A praça do mercado, que ficava junto ao Portão dos Deuses, e que em tempos normais estaria atulhada de agricultores vendendo legumes, estava quase deserta quando Tyrion a atravessou. Sor Jacelyn foi ao seu encontro no portão e ergueu a mão de ferro numa saudação brusca.
– Senhor. Seu primo Cleos Frey está aqui, vindo de Correrrio, sob uma bandeira de paz, trazendo uma carta de Robb Stark.
– Condições de paz?
– É o que ele diz.
– Meu primo querido. Leve-me até ele.
Os homens de manto dourado tinham confinado Sor Cleos em uma sala da guarda sem janelas e dentro da guarita. Ele se levantou quando entraram.
– Tyrion, como é bom vê-lo.
– Isso não é algo que eu ouça com frequência, primo.
– Cersei veio junto?
– Minha irmã tem outras ocupações. Esta é a carta do Stark? – pegou-a da mesa. – Sor Jacelyn, pode nos deixar.

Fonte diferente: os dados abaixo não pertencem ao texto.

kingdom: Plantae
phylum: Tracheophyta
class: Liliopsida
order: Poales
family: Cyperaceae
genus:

Bywater fez uma reverência e saiu.
– Pediram-me para trazer a oferta de paz à Rainha Regente – disse Sor Cleos quando a porta se fechou.
– Farei isso – Tyrion passou os olhos pelo mapa que Robb Stark tinha enviado com a carta. – Tudo a seu tempo, primo. Sente-se. Descanse. Está com uma aparência desgastada e fatigada – na verdade, parecia pior do que isso.
– Sim – Sor Cleos deixou-se cair num banco. – As coisas estão más nas terras fluviais, Tyrion. Em especial em torno do Olho de Deus e ao longo da estrada do rei. Os senhores do rio andam queimando as próprias colheitas para tentar nos fazer passar fome, e os destacamentos logísticos do seu pai incendeiam todas as aldeias que conquistam e passam o povo na espada.